Monday, Mar. 14, 1949
Long Beard v. Big Whiskers
San Marino is the world's oldest (1,648 years), smallest (38 sq. mi.) and least populous (12,000) republic. For the past four years it has also been the only Communist-dominated state west of the Iron Curtain. Surrounded by Italy, San Marino's fortress, La Rocca, overlooking the Adriatic, towers above the grey stone face of Mount Titano (145 miles north of Rome). By modern standards, La Rocca's massive, crumbling grey walls are not much of a bastion, but last week San Marino's Communists held the fort.
As election day approached, bright posters of the Communist-Socialist coalition and the new anti-Communist bloc, the Popular Alliance, were plastered on the ancient stone houses. Loudspeakers began to bray through the narrow streets. Shrilled one black-shawled peasant woman: "Why don't they both just jump off a cliff and give us some peace!" The People's Alliance, which had picked for its emblem the country's founder, Saint Marinus (who once bridled and saddled a big brown bear), shouted for its slogan "Vote for Long Beard (San Marino), not for Big Whiskers (Stalin)."

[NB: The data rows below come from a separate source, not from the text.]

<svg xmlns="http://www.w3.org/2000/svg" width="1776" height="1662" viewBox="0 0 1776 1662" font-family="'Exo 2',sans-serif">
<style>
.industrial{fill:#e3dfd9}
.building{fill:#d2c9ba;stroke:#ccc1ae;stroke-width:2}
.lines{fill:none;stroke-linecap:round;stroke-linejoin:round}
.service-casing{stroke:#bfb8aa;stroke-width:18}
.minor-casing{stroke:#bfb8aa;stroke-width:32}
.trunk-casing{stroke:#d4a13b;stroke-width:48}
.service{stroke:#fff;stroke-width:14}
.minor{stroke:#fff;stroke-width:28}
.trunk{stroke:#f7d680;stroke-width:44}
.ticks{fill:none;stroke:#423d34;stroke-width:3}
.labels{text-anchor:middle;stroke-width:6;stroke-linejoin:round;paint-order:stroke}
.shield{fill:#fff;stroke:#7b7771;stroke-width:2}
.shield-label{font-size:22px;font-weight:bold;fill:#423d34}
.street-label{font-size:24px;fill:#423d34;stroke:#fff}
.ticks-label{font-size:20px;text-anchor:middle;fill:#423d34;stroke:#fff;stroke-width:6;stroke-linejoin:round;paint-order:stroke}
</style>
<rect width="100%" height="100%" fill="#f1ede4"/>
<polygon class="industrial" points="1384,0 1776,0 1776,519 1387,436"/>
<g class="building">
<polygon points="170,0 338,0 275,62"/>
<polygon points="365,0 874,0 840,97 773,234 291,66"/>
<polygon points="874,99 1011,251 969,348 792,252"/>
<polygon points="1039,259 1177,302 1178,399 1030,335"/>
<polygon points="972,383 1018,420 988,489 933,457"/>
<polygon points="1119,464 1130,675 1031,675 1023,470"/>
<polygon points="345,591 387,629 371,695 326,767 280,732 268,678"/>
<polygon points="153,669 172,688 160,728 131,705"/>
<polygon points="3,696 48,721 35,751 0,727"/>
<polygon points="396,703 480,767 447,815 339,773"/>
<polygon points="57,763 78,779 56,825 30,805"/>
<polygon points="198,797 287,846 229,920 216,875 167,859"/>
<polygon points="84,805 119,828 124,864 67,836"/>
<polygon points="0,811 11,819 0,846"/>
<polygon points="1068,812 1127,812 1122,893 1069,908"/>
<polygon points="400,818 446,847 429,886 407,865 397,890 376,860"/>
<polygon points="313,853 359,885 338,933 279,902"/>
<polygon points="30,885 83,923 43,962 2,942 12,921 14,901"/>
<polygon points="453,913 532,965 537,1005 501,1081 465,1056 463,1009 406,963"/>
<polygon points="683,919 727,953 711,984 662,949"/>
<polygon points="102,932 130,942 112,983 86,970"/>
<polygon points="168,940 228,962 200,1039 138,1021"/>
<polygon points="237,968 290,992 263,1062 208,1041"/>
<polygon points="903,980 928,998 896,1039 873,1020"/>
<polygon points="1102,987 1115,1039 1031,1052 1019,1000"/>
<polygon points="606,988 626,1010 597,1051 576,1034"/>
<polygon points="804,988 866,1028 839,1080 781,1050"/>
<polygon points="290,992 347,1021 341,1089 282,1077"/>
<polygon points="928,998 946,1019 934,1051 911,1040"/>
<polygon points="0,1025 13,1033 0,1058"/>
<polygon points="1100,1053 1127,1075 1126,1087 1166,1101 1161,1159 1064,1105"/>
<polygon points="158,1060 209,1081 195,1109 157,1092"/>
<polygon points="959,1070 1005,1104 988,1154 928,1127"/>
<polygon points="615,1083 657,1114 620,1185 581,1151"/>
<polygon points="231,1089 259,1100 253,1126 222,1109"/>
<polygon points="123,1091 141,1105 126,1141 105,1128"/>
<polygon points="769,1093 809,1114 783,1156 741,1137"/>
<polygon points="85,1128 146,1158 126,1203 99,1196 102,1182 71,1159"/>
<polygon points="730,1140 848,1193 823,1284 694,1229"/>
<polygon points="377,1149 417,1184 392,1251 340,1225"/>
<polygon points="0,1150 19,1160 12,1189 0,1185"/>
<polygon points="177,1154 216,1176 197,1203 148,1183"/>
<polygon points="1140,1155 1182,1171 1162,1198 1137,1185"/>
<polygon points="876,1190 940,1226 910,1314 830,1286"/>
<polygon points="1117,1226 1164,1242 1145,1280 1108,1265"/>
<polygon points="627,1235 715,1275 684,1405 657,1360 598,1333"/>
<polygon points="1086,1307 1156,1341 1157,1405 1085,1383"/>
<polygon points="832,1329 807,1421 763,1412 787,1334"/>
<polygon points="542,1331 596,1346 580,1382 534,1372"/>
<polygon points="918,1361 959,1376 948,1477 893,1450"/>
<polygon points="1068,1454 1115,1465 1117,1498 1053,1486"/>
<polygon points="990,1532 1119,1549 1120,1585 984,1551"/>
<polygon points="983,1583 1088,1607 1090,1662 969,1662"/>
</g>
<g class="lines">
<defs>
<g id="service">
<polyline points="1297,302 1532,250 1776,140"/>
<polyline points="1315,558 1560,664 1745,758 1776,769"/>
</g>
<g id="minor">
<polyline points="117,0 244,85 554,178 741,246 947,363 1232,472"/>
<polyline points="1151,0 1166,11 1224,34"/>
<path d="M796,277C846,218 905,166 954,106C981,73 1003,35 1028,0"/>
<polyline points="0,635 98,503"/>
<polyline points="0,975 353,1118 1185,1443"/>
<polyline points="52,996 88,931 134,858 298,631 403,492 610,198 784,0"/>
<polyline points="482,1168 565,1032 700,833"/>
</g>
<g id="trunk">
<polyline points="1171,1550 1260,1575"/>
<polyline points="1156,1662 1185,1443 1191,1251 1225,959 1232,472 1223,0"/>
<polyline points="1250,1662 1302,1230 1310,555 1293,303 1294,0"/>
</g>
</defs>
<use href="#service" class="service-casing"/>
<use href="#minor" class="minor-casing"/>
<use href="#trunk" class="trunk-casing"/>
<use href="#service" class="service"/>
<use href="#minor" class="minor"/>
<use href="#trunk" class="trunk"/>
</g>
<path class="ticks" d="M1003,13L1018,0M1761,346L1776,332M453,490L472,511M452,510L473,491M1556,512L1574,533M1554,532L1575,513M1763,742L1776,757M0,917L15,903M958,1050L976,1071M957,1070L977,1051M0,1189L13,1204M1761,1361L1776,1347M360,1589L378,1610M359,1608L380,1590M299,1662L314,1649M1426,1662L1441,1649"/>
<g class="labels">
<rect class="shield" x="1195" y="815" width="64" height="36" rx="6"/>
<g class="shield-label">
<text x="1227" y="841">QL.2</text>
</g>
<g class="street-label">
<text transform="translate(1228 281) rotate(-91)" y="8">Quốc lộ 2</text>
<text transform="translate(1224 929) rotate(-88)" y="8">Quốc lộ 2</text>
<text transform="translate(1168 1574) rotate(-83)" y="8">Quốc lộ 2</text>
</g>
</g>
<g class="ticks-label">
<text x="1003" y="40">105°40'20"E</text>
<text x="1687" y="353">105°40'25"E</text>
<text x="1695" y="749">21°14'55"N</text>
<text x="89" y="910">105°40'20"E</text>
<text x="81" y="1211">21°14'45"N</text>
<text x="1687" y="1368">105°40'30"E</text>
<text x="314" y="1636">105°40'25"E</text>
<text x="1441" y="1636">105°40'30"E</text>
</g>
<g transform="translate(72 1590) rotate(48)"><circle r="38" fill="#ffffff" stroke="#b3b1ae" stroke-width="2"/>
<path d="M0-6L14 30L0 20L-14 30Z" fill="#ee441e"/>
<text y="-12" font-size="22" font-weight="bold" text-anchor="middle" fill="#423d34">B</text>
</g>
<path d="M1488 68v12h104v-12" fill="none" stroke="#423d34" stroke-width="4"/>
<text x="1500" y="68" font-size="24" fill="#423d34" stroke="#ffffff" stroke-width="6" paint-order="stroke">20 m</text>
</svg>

A few days before election, Communist Boss Gildo Gasperoni produced his trump card. "We expect to bring home 197 Sammarinesi from Genoa, another four or five hundred from the rest of Italy, and 130 who went to France as coal miners. That ought to be enough to swing the election, I think." On election day the expatriates came home with all expenses paid by the Communist-Socialist coalition.
The final tally this week showed 2,755 votes for the Marxists, 2,020 for the Popular Alliance. Communist Gasperoni could count for four more years on 33 of the republic's 60 representatives. From the Palazzo del Governo, in which stands the statue of San Marino's foremost honorary citizen, Abraham Lincoln, the blue and white flag of Sammarinese liberty fluttered--and beside it, the Red Flag with hammer & sickle.